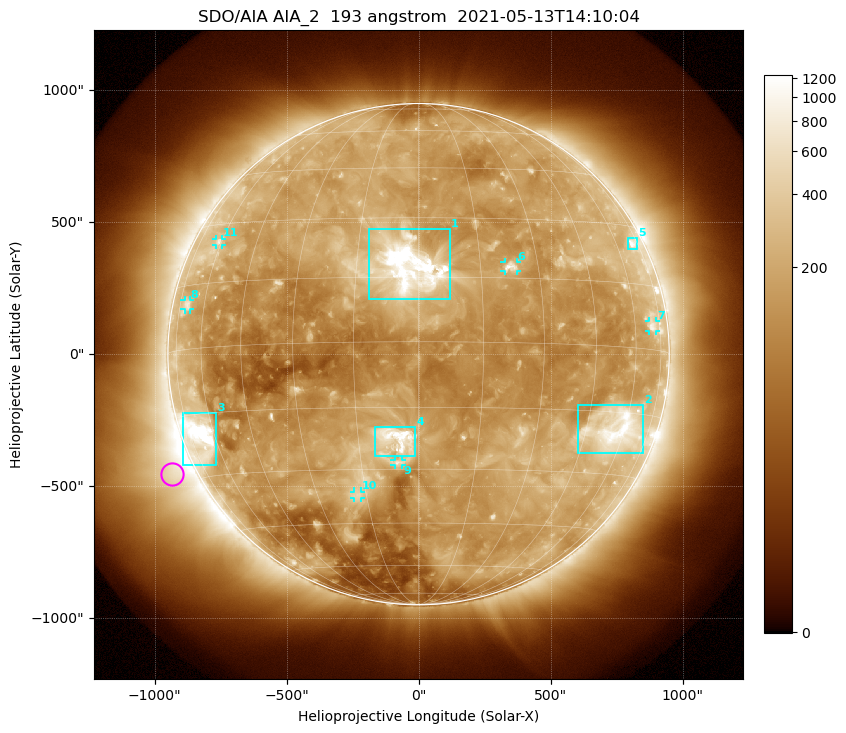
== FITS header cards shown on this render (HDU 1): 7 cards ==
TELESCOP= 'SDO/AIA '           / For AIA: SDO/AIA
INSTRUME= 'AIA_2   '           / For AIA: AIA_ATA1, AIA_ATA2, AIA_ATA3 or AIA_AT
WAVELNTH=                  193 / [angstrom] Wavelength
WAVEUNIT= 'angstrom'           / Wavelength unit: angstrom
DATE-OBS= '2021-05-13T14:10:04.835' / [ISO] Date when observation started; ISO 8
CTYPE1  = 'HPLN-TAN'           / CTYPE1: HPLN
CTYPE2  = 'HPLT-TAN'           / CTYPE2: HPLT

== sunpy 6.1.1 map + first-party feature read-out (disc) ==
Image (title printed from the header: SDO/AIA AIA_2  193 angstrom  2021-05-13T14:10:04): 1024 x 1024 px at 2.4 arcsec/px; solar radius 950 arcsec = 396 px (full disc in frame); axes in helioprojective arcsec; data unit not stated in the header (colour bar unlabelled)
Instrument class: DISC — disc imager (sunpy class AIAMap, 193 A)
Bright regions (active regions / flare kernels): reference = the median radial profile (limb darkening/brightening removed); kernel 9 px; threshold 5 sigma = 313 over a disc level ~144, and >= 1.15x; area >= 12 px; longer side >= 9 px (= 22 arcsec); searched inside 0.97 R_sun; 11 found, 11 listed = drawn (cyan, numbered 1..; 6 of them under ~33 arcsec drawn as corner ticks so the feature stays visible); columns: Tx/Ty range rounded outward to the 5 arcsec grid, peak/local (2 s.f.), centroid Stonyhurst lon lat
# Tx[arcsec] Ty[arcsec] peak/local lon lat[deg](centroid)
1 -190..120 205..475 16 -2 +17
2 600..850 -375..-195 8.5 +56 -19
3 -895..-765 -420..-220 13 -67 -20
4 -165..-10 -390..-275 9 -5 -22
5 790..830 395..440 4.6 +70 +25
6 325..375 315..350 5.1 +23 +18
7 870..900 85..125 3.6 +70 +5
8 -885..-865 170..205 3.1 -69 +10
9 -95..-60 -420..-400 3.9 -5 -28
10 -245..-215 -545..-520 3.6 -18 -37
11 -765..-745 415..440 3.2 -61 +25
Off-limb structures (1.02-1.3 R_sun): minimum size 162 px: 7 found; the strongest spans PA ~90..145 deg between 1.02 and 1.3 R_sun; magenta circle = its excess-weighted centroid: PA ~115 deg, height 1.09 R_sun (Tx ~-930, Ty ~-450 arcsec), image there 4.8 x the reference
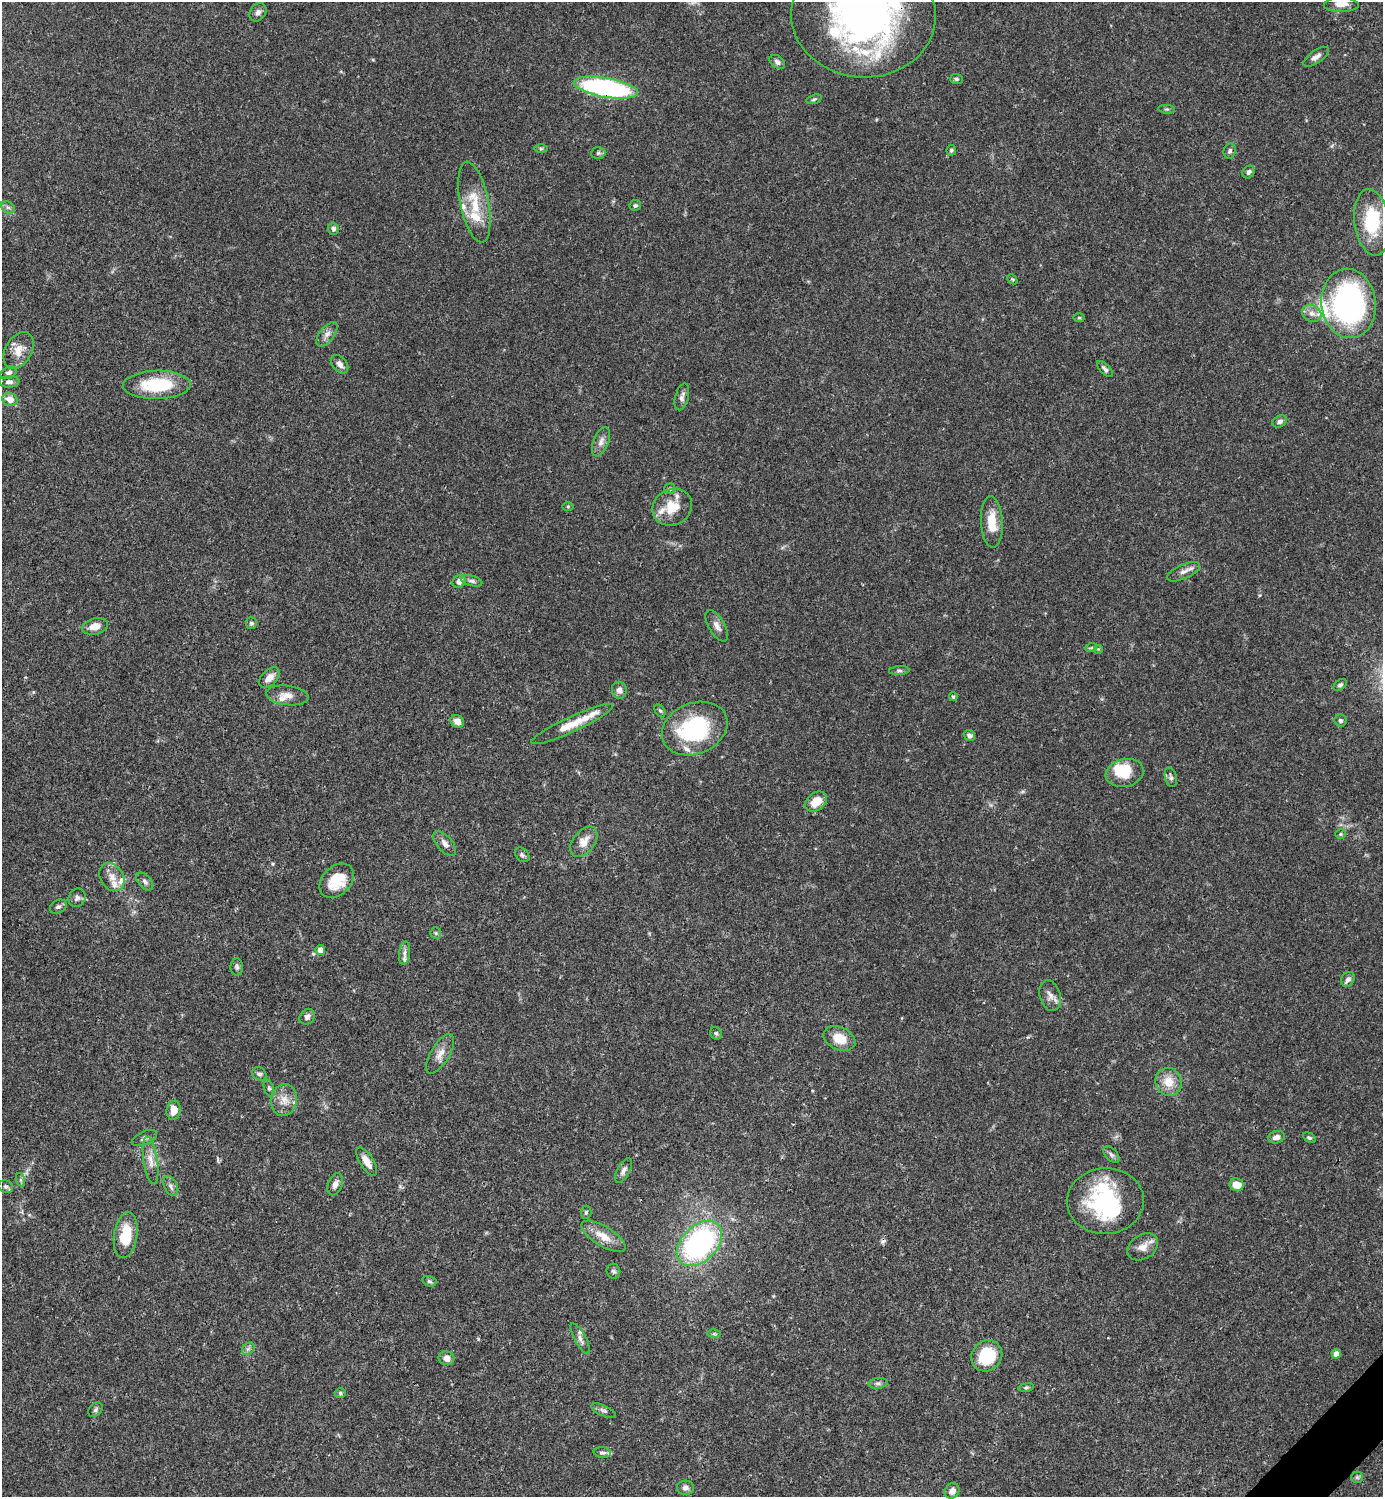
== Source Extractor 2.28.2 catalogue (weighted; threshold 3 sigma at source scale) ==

____

**Direction:**
Find every line in the records that contains the word "disc" and copy each of those lines.

**Exercise response:**
== sunpy 6.1.1 map + first-party feature read-out (disc) ==
Image (title printed from the header: SDO/AIA AIA_2  193 angstrom  2021-05-13T14:10:04): 1024 x 1024 px at 2.4 arcsec/px; solar radius 950 arcsec = 396 px (full disc in frame); axes in helioprojective arcsec; data unit not stated in the header (colour bar unlabelled)
Instrument class: DISC — disc imager (sunpy class AIAMap, 193 A)
Bright regions (active regions / flare kernels): reference = the median radial profile (limb darkening/brightening removed); kernel 9 px; threshold 5 sigma = 313 over a disc level ~144, and >= 1.15x; area >= 12 px; longer side >= 9 px (= 22 arcsec); searched inside 0.97 R_sun; 11 found, 11 listed = drawn (cyan, numbered 1..; 6 of them under ~33 arcsec drawn as corner ticks so the feature stays visible); columns: Tx/Ty range rounded outward to the 5 arcsec grid, peak/local (2 s.f.), centroid Stonyhurst lon lat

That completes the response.